本文:

獨庵放言録

群れず流されず時代を見つめ続ける老人の、骨太で繊細な風変わりブログ!!!

行く年来る年

 朝から快晴の大晦日になった。何はなくとも晴れた青空は気持ちが良い。昨日30日は雨の予報が東京多摩地区は小雪がちらついたそうだ。ガラス越しにベランダの向こう側を凝視したが、視聴覚に支障がある病人高齢者の目では確認できなかった。厚い雲に覆われた空からは雪がちらついても不思議ではない朝だったので、午後になって雲の切れ目から陽が差して青空が見えた時は、まるで子供のように嬉しくなった。

 そんな些細なことに驚いたり嬉しくなったりする日常だが、今年は非日常的新型コロナウイルスの出現で世界が揺れた。今もなお感染拡大を食い止められずに世界が右往左往している。去年の今頃にそんな1年を予想した人が居たであろうか。人間社会と人間生活は誠に何が起きるか予知できない。それでも政財官界は相変わらずだし、世界の終わりを訴える人も居ない。

 誰もが自分のこととして解決しようなどと思わない不思議な社会現象が、いつの間にか世の中に定着して「日常的な当たり前」になった。殆どの人が自己責任を棚に上げて、誰かが何とかしてくれると漠然と思い込んでいる。新型コロナウイルスには正義も不正義もない。善悪の色分けも出来ない。誰もが当事者なのに、誰もがそう思っていない。正体不明の"第三者"が居て、姿を現さずに"ほくそ笑んで居る"不気味な様相である。

 "火のないところに煙は立たず"と言われる。現在の新型コロナウイルス騒動は、私達が気がつかない内に蔓延した「現代社会の鏡」であるようにも思える。誰しもが知っている筈なのに、誰しもが本質に踏み込もうとしない"他人感覚"で、まるで浮遊しているように生きている。都合の良いことは自分に取り込んで、都合の悪いことには目を背けて見ないようにする。"自者と他者"を巧みに使い分けて、その間を瑕疵なく泳ぐ技術の鍛錬に忙しい。

 新型コロナウイルスに向き合う医療現場は悲惨である。誰もが目を背ける中で唯一の当事者に仕立て上げられて、自らの生死を担保に戦わざるを得なくなっている。立法府や行政の側の誰が例え1日たりともその現場に立てるだろうか。"自分事"として捉え得るか。幾重にも防護策を講じて、安全な場所で"屁理屈"を述べるだけなら誰にでも出来る。そんな「他人行儀」が大手を振って罷り通っている。

 過ぎ去るものへの追慕は未練である。善きにつけ、悪しきにつけ、2020年は今日で終わる。国中を湧かせた観があった2020東京オリンピック新型コロナウイルスで延期された。その結果が吉と出るか凶と出るかは未だ判らない。様々な荷物を積み残して2020年は暮れようとしている。最長不倒を延長し続けると思われた前安倍政権が突然終焉した。"史上最低"を欲しいままにしたアメリカのトランプ政権も短命の幕を閉じる。

 何がどうなって、どう変わっても、私がここに生きている事実は絶対だ。来年同じことを言える自信は更々ないが、若し万一生き延びたとしたらそれこそ奇跡だ。世界がどうであれ、自分の命をつなげるかどうかこそ私の真実である。全てに優先すると言って過言ではない。人間は誰しもがそんな人生と日常を生きている。終わりも始まりも「命」あってこそである。

対象データ:
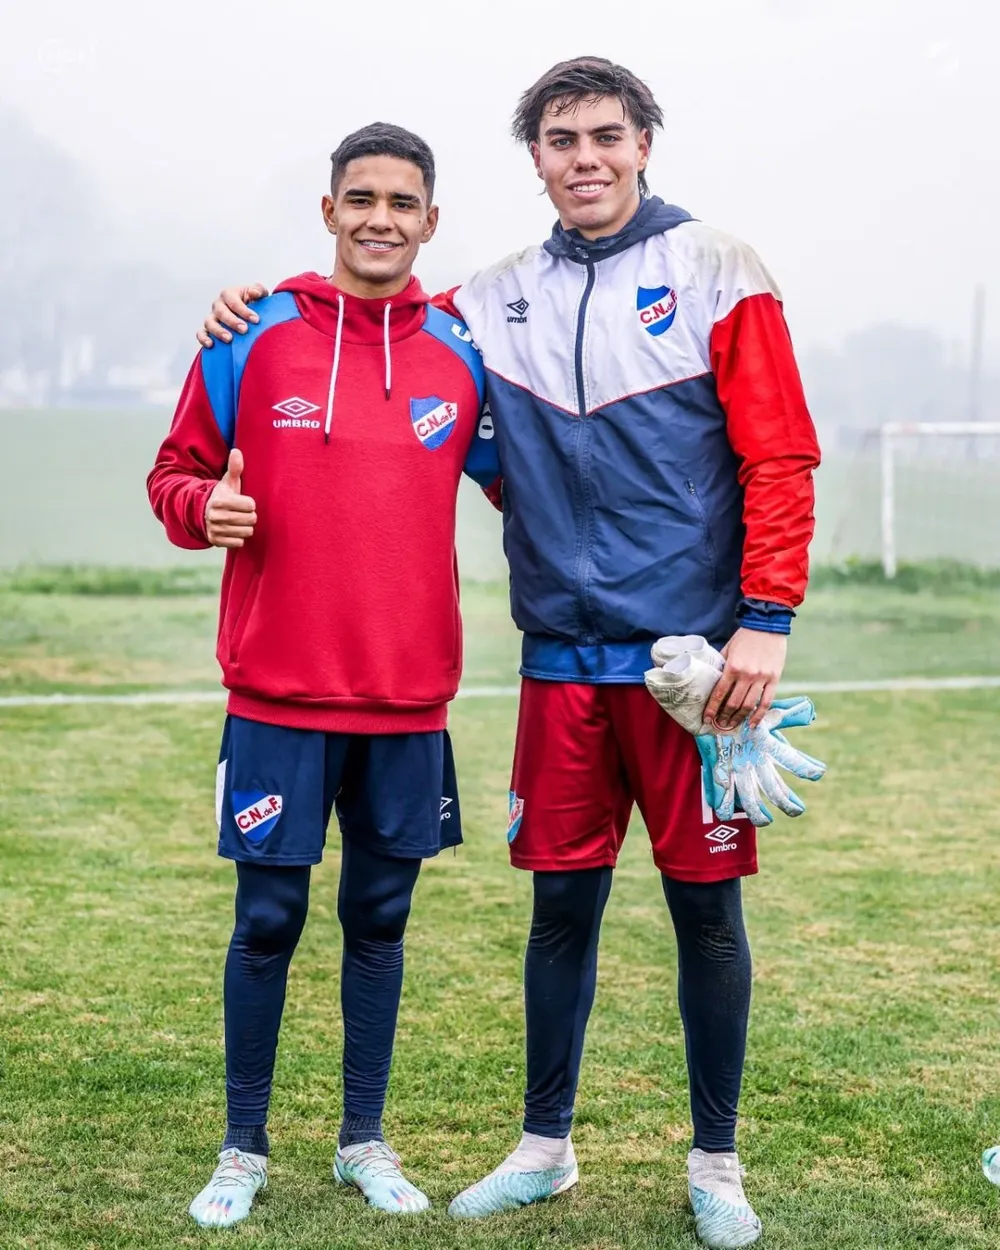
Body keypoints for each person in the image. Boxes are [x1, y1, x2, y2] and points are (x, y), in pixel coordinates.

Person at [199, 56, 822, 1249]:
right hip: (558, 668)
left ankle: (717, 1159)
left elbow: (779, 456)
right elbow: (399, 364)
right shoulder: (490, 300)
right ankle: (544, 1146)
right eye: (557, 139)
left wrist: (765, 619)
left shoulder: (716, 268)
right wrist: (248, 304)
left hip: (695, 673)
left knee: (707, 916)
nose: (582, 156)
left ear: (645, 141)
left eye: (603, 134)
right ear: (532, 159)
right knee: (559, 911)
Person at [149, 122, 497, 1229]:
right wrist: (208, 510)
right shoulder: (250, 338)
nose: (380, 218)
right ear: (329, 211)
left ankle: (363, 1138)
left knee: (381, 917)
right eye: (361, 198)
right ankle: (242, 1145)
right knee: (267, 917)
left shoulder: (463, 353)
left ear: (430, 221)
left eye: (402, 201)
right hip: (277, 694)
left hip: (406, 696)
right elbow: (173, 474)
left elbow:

課題内容:
本文の「新型コロナウイルスに向き合う医療現場は悲惨である。」で始まる段落を、主な内容を残して箇条書きに書き直せ。

解答:
- 新型コロナウイルスに向き合う医療現場は悲惨である。
- 誰もが目を背ける中で、医療現場は唯一の当事者に仕立て上げられ、自らの生死を担保に戦わざるを得なくなっている。
- 立法府や行政の側に、1日でもその現場に立ち、"自分事"として捉えられる者がいるかは疑わしい。
- 幾重にも防護策を講じ、安全な場所で"屁理屈"を述べるだけなら誰にでもできる。
- そうした「他人行儀」が大手を振って罷り通っている。